This Thanksgiving, let’s spare a thought for the roughly 40 million turkeys whose destiny is inextricably linked to the fourth Thursday in November.
As a symbol of national pride and family values, the humble turkey has few rivals. But how did it edge out the competition to become the quintessential Thanksgiving dish?
Success was neither immediate nor assured. It isn’t clear whether turkey made it onto the menu at the original 1621 harvest-celebration meal shared among the Pilgrims and the Wampanoag. Wild turkeys were plentiful; the colonist leader William Bradford noted in his diary that “there was a great store” of them. But the only surviving letter about that meal refers to four men who went “a-fowling,” which could have meant anything from ducks to swans.
The tradition of Congress issuing a national Thanksgiving proclamation began in 1777, at around the same time that the Great Seal of the U.S. was being designed, and the turkey wasn’t a serious contender to be the symbol of America. The birds considered included the rooster, the dove and the eagle. In the end, the Great Seal committee accepted Charles Thomson’s 1782 suggestion of the bald eagle.

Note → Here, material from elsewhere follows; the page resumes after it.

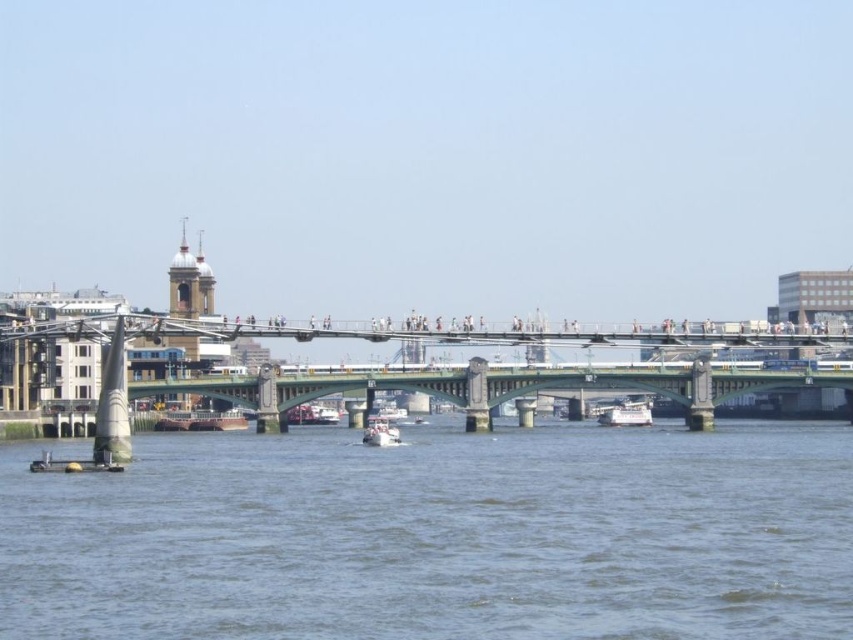
You are standing on the Millennium Bridge and want to take a photo of the white glossy boat at center. Which direction should you face to capture the boat in your shot?

The white glossy boat at center is located at point (625, 413), so you should face towards the lower center direction to capture it in your photo.

You are standing at the Millennium Bridge and want to know how far the point at coordinates (152, 529) is from you. Can you determine the distance?

The point at coordinates (152, 529) is 107.37 meters away from you.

But two years later, Benjamin Franklin found himself wondering whether they had made a mistake: “I wish the Bald Eagle had not been chosen the Representative of our Country. He is a Bird of bad moral Character. He does not get his Living honestly…he is generally poor and often very lousy.” By contrast, Franklin wrote, the turkey was a “much more respectable bird…though a little vain and silly, a Bird of courage.”